Animais Fantásticos: Os Crimes de Grindelwald (2018) - Crítica


J.K Rowling é uma grande autora de livros. A desconsideração de muitos especialistas com a literatura de gênero, a tratando como escada para um panteão mais requintado, não passa de uma arrogância que esconde inseguranças pessoais. A saga Harry Potter não se tornou um fenômeno multimídia por acaso. E tudo começou naquelas páginas. Um mundo riquíssimo e assombrosamente imaginativo, personagens versáteis e cativantes, tramas seduzentes e eletrizantes. Uma referência eterna que impactou o mundo então. Mas há uma grande diferença entre se escrever livros e idealizar roteiros. Em um, você pode ser designer de produção, diretora, psicóloga e até agente forense. Em outro, você tem um número limitado de folhas para, de modo sucinto e conciso, descrever uma história com cerca de duas horas. Não há espaço para detalhes completos ou internalizações de pensamentos. Você é guia, não proprietário. E nesta alusão, Rowling está mais para Stephen King do que William Goldman.

É fácil compreender a iniciativa da Warner. Rowling é a criadora deste mundo, sua maior especialista, com toda a cronologia orquestrada e organizada na cabeça, com os personagens ativos, suas trajetórias e ações. Mas desde o primeiro Animais Fantásticos, franquia bilionária e que carrega o futuro (ou passado, rs) do universo expandido de Harry Potter, fica clara a precipitação que é entregar um produto tão valioso em mãos tão - quem diria - inexperientes.

INSTRUÇÃO 1 -
Reescreva o trecho da crítica que começa em "É fácil compreender" e termina em "diria - inexperientes.", trocando "Warner" por "Universal".
INSTRUÇÃO 2 -
Prossiga com a crítica sobre Os Crimes de Grindelwald, começando logo após a última frase.
As linhas de dados não têm nenhuma relação com esta crítica.

LINHAS DE DADOS -
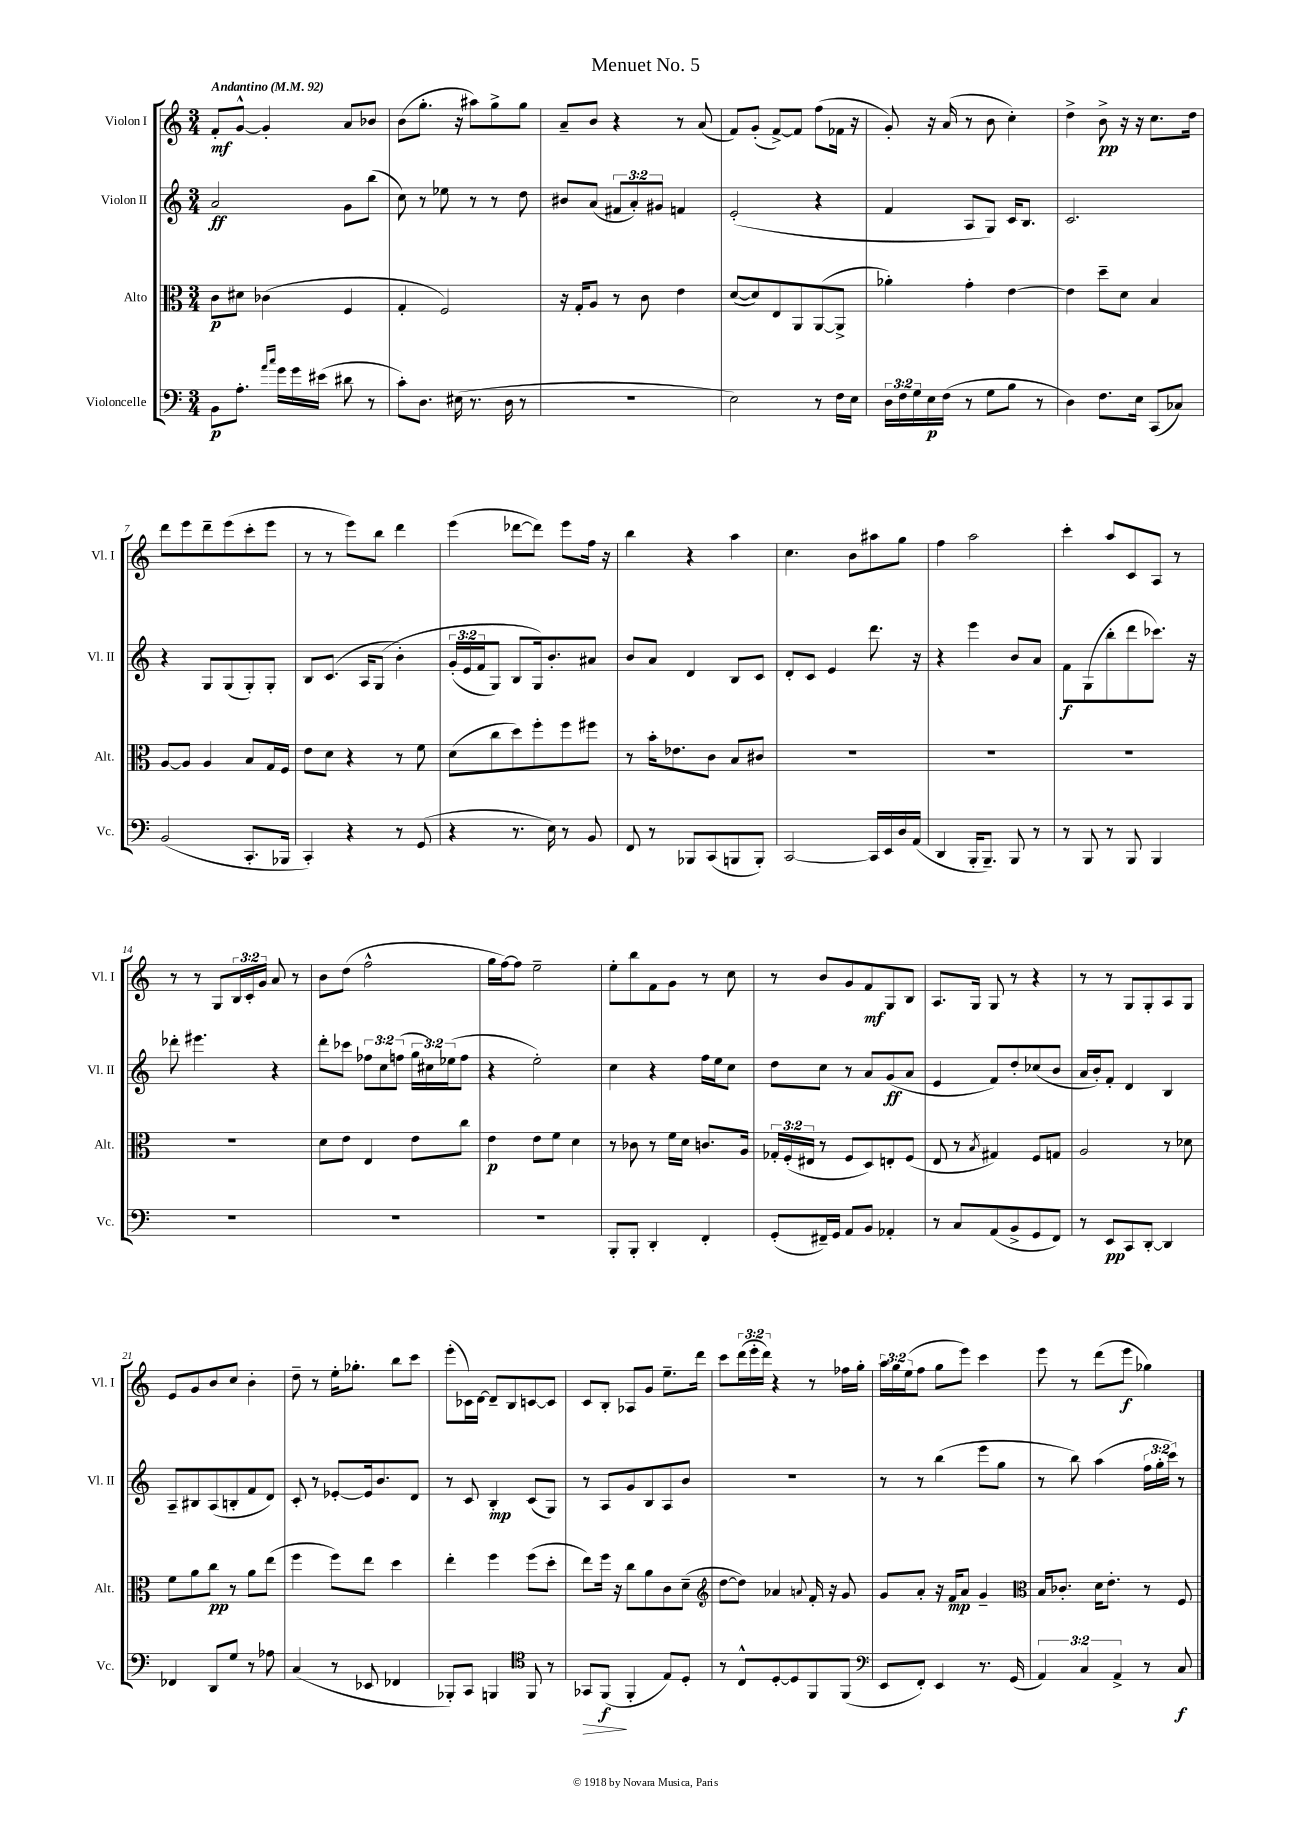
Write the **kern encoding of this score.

**kern	**dynam	**kern	**dynam	**kern	**dynam	**kern	**dynam
*part4	*part4	*part3	*part3	*part2	*part2	*part1	*part1
*staff4	*staff4	*staff3	*staff3	*staff2	*staff2	*staff1	*staff1
*I"Violoncelle	*	*I"Alto	*	*I"Violon II	*	*I"Violon I	*
*I'Vc.	*	*I'Alt.	*	*I'Vl. II	*	*I'Vl. I	*
*clefF4	*	*clefC3	*	*clefG2	*	*clefG2	*
*k[]	*	*k[]	*	*k[]	*	*k[]	*
*M3/4	*	*M3/4	*	*M3/4	*	*M3/4	*
*MM92	*	*MM92	*	*MM92	*	*MM92	*
=1	=1	=1	=1	=1	=1	=1	=1
!	!	!	!	!	!	!LO:TX:a:B:t=Andantino	!
8BB\L	p	8c\L	p	2a/	ff	8f'/L	mf
8.A'\J	.	8d#X\J	.	.	.	[8g^^/J	.
.	.	(4c-X\	.	.	.	4g'/]	.
16qqa/LL	.	.	.	.	.	.	.
16qqcc/JJ	.	.	.	.	.	.	.
16g\LL	.	.	.	.	.	.	.
16g\	.	.	.	.	.	.	.
(16e#X\JJ	.	.	.	.	.	.	.
8d#X\	.	4F/	.	8g\L	.	8a/L	.
8r	.	.	.	(8bb\J	.	8b-X/J	.
=2	=2	=2	=2	=2	=2	=2	=2
8c'\L)	.	4G'/	.	8cc\)	.	(8b\L	.
8.D\J	.	.	.	8r	.	8.gg'\J	.
.	.	2F/)	.	8ee-X\	.	.	.
(16E#X\	.	.	.	.	.	16r	.
8.r	.	.	.	8r	.	8aa#X\L)	.
.	.	.	.	8r	.	8gg^\	.
16D\	.	.	.	.	.	.	.
8r	.	.	.	8dd\	.	8gg\J	.
=3	=3	=3	=3	=3	=3	=3	=3
2.r	.	16r	.	8b#X/L	.	8a~/L	.
.	.	16G'/KL	.	.	.	.	.
.	.	8A/J	.	(8a/J	.	8b/J	.
.	.	8r	.	12f#X/L	.	4r	.
.	.	.	.	12a'/)	.	.	.
.	.	8c\	.	.	.	.	.
.	.	.	.	12g#X/J	.	.	.
.	.	4e\	.	4fn/	.	8r	.
.	.	.	.	.	.	(8a/	.
=4	=4	=4	=4	=4	=4	=4	=4
2E\)	.	([8d/L	.	(2e'/	.	8f/L)	.
.	.	8d/])	.	.	.	(8g'/J	.
.	.	8E/	.	.	.	[8f^/L)	.
.	.	8AA/	.	.	.	8f/J]	.
8r	.	([8AA/	.	4r	.	(8ff\L	.
16F\LL	.	8AA^/J]	.	.	.	16f-X\Jk	.
16E\JJ	.	.	.	.	.	16r	.
=5	=5	=5	=5	=5	=5	=5	=5
24D\LL	.	4a-X'\)	.	4f/	.	8g'/)	.
24F\	.	.	.	.	.	.	.
24G\	.	.	.	.	.	.	.
16E\	p	.	.	.	.	16r	.
(16F\JJ	.	.	.	.	.	(16a/	.
8r	.	4g'\	.	8A/L	.	8r	.
8G\L	.	.	.	8G/J)	.	8b\	.
8B\J	.	[4e\	.	16c/KL	.	4cc'\)	.
.	.	.	.	8.B/J	.	.	.
8r	.	.	.	.	.	.	.
=6	=6	=6	=6	=6	=6	=6	=6
4D\)	.	4e\]	.	2.c/	.	4dd^\	.
8.F\L	.	8dd~\L	.	.	.	8b^\	pp
.	.	8d\J	.	.	.	16r	.
16E\Jk	.	.	.	.	.	16r	.
(8CC/L	.	4B/	.	.	.	8.cc\L	.
8C-X/J)	.	.	.	.	.	.	.
.	.	.	.	.	.	16dd\Jk	.
!!LO:LB:g=z
=7	=7	=7	=7	=7	=7	=7	=7
(2BB/	.	[8A/L	.	4r	.	8ddd\L	.
.	.	8A/J]	.	.	.	8eee\	.
.	.	4A/	.	8G/L	.	8ddd~\	.
.	.	.	.	(8G/	.	(8eee\	.
8.CC'/L	.	8B/L	.	8G'/)	.	8ccc'\	.
.	.	16G/L	.	8G'/J	.	8eee\J	.
16BBB-X/Jk	.	16F/JJ	.	.	.	.	.
=8	=8	=8	=8	=8	=8	=8	=8
4CC'/)	.	8e\L	.	8B/L	.	8r	.
.	.	8d\J	.	(8.c/J	.	8r	.
4r	.	4r	.	.	.	8eee\L)	.
.	.	.	.	16A/KL	.	.	.
.	.	.	.	(8G/J	.	8bb\J	.
8r	.	8r	.	4b'\)	.	4ddd\	.
(8GG/	.	8f\	.	.	.	.	.
=9	=9	=9	=9	=9	=9	=9	=9
4r	.	(8d\L	.	(24g'/LL	.	(4eee\	.
.	.	.	.	24e/	.	.	.
.	.	.	.	24f/J	.	.	.
.	.	8cc\	.	8G/J)	.	.	.
8.r	.	8dd\)	.	8B/L	.	[8ddd-X\L	.
.	.	8ff'\	.	16G/k)	.	8ddd-\J])	.
16E\)	.	.	.	8.b'/	.	.	.
8r	.	8ff\	.	.	.	8eee\L	.
8BB/	.	8ff#X\J	.	8a#X/J	.	16ff\Jk	.
.	.	.	.	.	.	16r	.
=10	=10	=10	=10	=10	=10	=10	=10
8FF/	.	8r	.	8b/L	.	4bb\	.
8r	.	16b'\KL	.	8a/J	.	.	.
.	.	8.e-X\	.	.	.	.	.
8BBB-X/L	.	.	.	4d/	.	4r	.
(8CC/	.	8c\J	.	.	.	.	.
8BBBn/	.	8B/L	.	8B/L	.	4aa\	.
8BBB'/J)	.	8c#X/J	.	8c/J	.	.	.
=11	=11	=11	=11	=11	=11	=11	=11
[2CC/	.	2.r	.	8d'/L	.	4.cc\	.
.	.	.	.	8c/J	.	.	.
.	.	.	.	4e/	.	.	.
.	.	.	.	.	.	8b\L	.
16CC/LL]	.	.	.	8.ddd\	.	8aa#X\	.
16EE/	.	.	.	.	.	.	.
16D/	.	.	.	.	.	8gg\J	.
(16AA/JJ	.	.	.	16r	.	.	.
=12	=12	=12	=12	=12	=12	=12	=12
4DD/	.	2.r	.	4r	.	4ff\	.
16BBB'/KL	.	.	.	4eee\	.	2aa\	.
8.BBB~/J)	.	.	.	.	.	.	.
8BBB/	.	.	.	8b/L	.	.	.
8r	.	.	.	8a/J	.	.	.
=13	=13	=13	=13	=13	=13	=13	=13
8r	.	2.r	.	8f\L	f	4ccc'\	.
8BBB/	.	.	.	(8G\	.	.	.
8r	.	.	.	8bb'\	.	8aa/L	.
8BBB/	.	.	.	8ddd\	.	8c/	.
4BBB/	.	.	.	8.ccc-X\J)	.	8A/J	.
.	.	.	.	.	.	8r	.
.	.	.	.	16r	.	.	.
!!LO:LB:g=z
=14	=14	=14	=14	=14	=14	=14	=14
2.r	.	2.r	.	8ddd-X'\	.	8r	.
.	.	.	.	4.eee#X\	.	8r	.
.	.	.	.	.	.	8G/L	.
.	.	.	.	.	.	24B/L	.
.	.	.	.	.	.	24c'/	.
.	.	.	.	.	.	24g/JJ	.
.	.	.	.	4r	.	8a/	.
.	.	.	.	.	.	8r	.
=15	=15	=15	=15	=15	=15	=15	=15
2.r	.	8d\L	.	8ddd'\L	.	8b\L	.
.	.	8e\J	.	8ccc-X\J	.	(8dd\J	.
.	.	4E/	.	12ff-X\L	.	2ff^^\	.
.	.	.	.	12cc\	.	.	.
.	.	.	.	(12ffn\J	.	.	.
.	.	8e\L	.	24gg\LL	.	.	.
.	.	.	.	24cc#X\)	.	.	.
.	.	.	.	(24ee-X\J	.	.	.
.	.	8cc\J	.	8ff\J	.	.	.
=16	=16	=16	=16	=16	=16	=16	=16
2.r	.	4e\	p	4r	.	16gg\LL	.
.	.	.	.	.	.	[16ff\J)	.
.	.	.	.	.	.	8ff\J]	.
.	.	8e\L	.	2ee'\)	.	2ee~\	.
.	.	8f\J	.	.	.	.	.
.	.	4d\	.	.	.	.	.
=17	=17	=17	=17	=17	=17	=17	=17
8BBB'/L	.	8r	.	4cc\	.	8ee'\L	.
8BBB'/J	.	8c-X\	.	.	.	8bb\	.
4DD'/	.	8r	.	4r	.	8f\	.
.	.	16f\LL	.	.	.	8g\J	.
.	.	16d\JJ	.	.	.	.	.
4FF'/	.	8.cn/L	.	16ff\LL	.	8r	.
.	.	.	.	16ee\J	.	.	.
.	.	.	.	8cc\J	.	8cc\	.
.	.	16A/Jk	.	.	.	.	.
=18	=18	=18	=18	=18	=18	=18	=18
(8GG'/L	.	24G-X'/LL	.	8dd\L	.	8r	.
.	.	(24F'/	.	.	.	.	.
.	.	24E#X/JJ	.	.	.	.	.
16FF#X~/L)	.	8r	.	8cc\J	.	8b/L	.
16GG/JJ	.	.	.	.	.	.	.
8AA/L	.	8F/L	.	8r	.	8g/	.
8BB/J	.	8D/)	.	8a/L	.	8f/	mf
4AA-X'/	.	8En'/	.	(8g/	ff	8G/	.
.	.	(8F/J	.	8a/J	.	8B/J	.
=19	=19	=19	=19	=19	=19	=19	=19
8r	.	8E/	.	4e/	.	8.A/L	.
8C/L	.	8r	.	.	.	.	.
.	.	.	.	.	.	16G/Jk	.
.	.	8qB/	.	.	.	.	.
(8AA/	.	4G#X/)	.	8f/L)	.	8G/	.
8BB^/	.	.	.	8dd'/	.	8r	.
8GG/	.	8F/L	.	(8cc-X/	.	4r	.
8FF/J)	.	8Gn/J	.	8b/J	.	.	.
=20	=20	=20	=20	=20	=20	=20	=20
8r	.	2A/	.	16a/LL	.	8r	.
.	.	.	.	16b'/J)	.	.	.
8EE/L	pp	.	.	8f'/J	.	8r	.
8CC/	.	.	.	4d/	.	8G/L	.
[8DD'/J	.	.	.	.	.	8G'/	.
4DD/]	.	8r	.	4B/	.	8A/	.
.	.	8d-X\	.	.	.	8G/J	.
!!LO:LB:g=z
=21	=21	=21	=21	=21	=21	=21	=21
4FF-X/	.	8f\L	.	8A~/L	.	8e/L	.
.	.	8a\	.	8B#X/	.	8g/	.
8DD/L	.	8cc\J	pp	(8A/	.	8b/	.
8G/J	.	8r	.	8Bn'/	.	8cc/J	.
8r	.	8a\L	.	8f/	.	4b'\	.
8A-X\	.	(8ee\J	.	8d/J)	.	.	.
=22	=22	=22	=22	=22	=22	=22	=22
(4C/	.	4ff\	.	8c'/	.	8dd~\	.
.	.	.	.	8r	.	8r	.
8r	.	8ff\L)	.	[8e-X'/L	.	16ee'\KL	.
.	.	.	.	.	.	8.gg-X'\J	.
8EE-X/	.	8ee\J	.	16e-/k]	.	.	.
.	.	.	.	8.b/	.	.	.
4FF-X/	.	4dd\	.	.	.	8bb\L	.
.	.	.	.	8d/J	.	8ccc\J	.
=23	=23	=23	=23	=23	=23	=23	=23
8BBB-X'/L)	.	4ee'\	.	8r	.	(8eee'\L	.
8CC/J	.	.	.	8c/	.	16c-X\L)	.
.	.	.	.	.	.	[16d\JJ	.
4BBBn/	.	4ff\	.	4B'/	mp	8d~/L]	.
.	.	.	.	.	.	8B/	.
*clefC4	*	*	*	*	*	*	*
8FF/	.	(8ff\L	.	(8c/L	.	[8cn/	.
8r	.	8dd'\J	.	8G/J)	.	8c/J]	.
=24	=24	=24	=24	=24	=24	=24	=24
!	!LO:HP:b	!	!	!	!	!	!
8GG-X/L	>	8ee\L)	.	8r	.	8c/L	.
(8FF/J	f	16ff\Jk	.	8A/L	.	8B'/J	.
.	.	16r	.	.	.	.	.
4FF'/	]	8cc\L	.	8g/	.	8A-X/L	.
.	.	8a\	.	8B/	.	8g/J	.
8E/L)	.	8c\	.	8A/	.	8.ee~\L	.
8D'/J	.	(8d~\J	.	8b/J	.	.	.
.	.	.	.	.	.	16ddd\Jk	.
=25	=25	=25	=25	=25	=25	=25	=25
*	*	*clefG2	*	*	*	*	*
8r	.	[8dd\L	.	2.r	.	8ccc\L	.
8C^^/L	.	8dd\J])	.	.	.	(24ddd\L	.
.	.	.	.	.	.	24eee'\	.
.	.	.	.	.	.	24ddd\JJ)	.
[8D'/	.	4a-X/	.	.	.	4r	.
8D/]	.	.	.	.	.	.	.
.	.	8qqan/	.	.	.	.	.
8FF/	.	16f'/	.	.	.	8r	.
.	.	16r	.	.	.	.	.
(8FF/J	.	8g/	.	.	.	16ff-X\LL	.
.	.	.	.	.	.	16gg'\JJ	.
=26	=26	=26	=26	=26	=26	=26	=26
*clefF4	*	*	*	*	*	*	*
8EE/L	.	8g/L	.	8r	.	24aa\LL	.
.	.	.	.	.	.	24gg\	.
.	.	.	.	.	.	(24ee\J	.
8FF'/J)	.	8a'/J	.	8r	.	8ff\J	.
4EE/	.	16r	.	(4bb\	.	8gg\L	.
.	.	16f/KL	mp	.	.	.	.
.	.	8a/J	.	.	.	8eee\J)	.
8.r	.	4g~/	.	8eee\L	.	4ccc\	.
.	.	.	.	8gg\J	.	.	.
(16GG/	.	.	.	.	.	.	.
=27	=27	=27	=27	=27	=27	=27	=27
*	*	*clefC3	*	*	*	*	*
6AA/)	.	16B/KL	.	8r	.	8eee\	.
.	.	8.c-X'/J	.	.	.	.	.
.	.	.	.	8bb\)	.	8r	.
6C/	.	.	.	.	.	.	.
.	.	16d\KL	.	(4aa\	.	(8ddd\L	.
.	.	8.e'\J	.	.	.	.	.
6AA^/	.	.	.	.	.	.	.
.	.	.	.	.	.	8eee\J	f
8r	.	8r	.	24ff\LL	.	4gg-X\)	.
.	.	.	.	24gg'\	.	.	.
.	.	.	.	24ccc\JJ)	.	.	.
8C/	f	8F/	.	8r	.	.	.
==	==	==	==	==	==	==	==
*-	*-	*-	*-	*-	*-	*-	*-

RESULTADO 1 -
É fácil compreender a iniciativa da Universal. Rowling é a criadora deste mundo, sua maior especialista, com toda a cronologia orquestrada e organizada na cabeça, com os personagens ativos, suas trajetórias e ações. Mas desde o primeiro Animais Fantásticos, franquia bilionária e que carrega o futuro (ou passado, rs) do universo expandido de Harry Potter, fica clara a precipitação que é entregar um produto tão valioso em mãos tão - quem diria - inexperientes.

RESULTADO 2 -
O paralelo com Harry Potter, que teve o competente e perito Steve Kloves encarregado de adaptar as centenas de páginas dos livros em uma trama direta, porém, mantendo a essência que tornou-os best-sellers, esclarece bem a discrepância entre as mídias. Enquanto o primeiro foi originalmente composto no formato em que Rowling se sente confortável e posteriormente transposto para a tela grande por um outro profissional versado no que lhe é atribuído, Animais Fantásticos se encontra num limbo em que claramente se nota a falta de um corpo estável, enquanto que várias decisões cinematográficas ficam questionáveis, inexplicáveis, quando não constrangedoras.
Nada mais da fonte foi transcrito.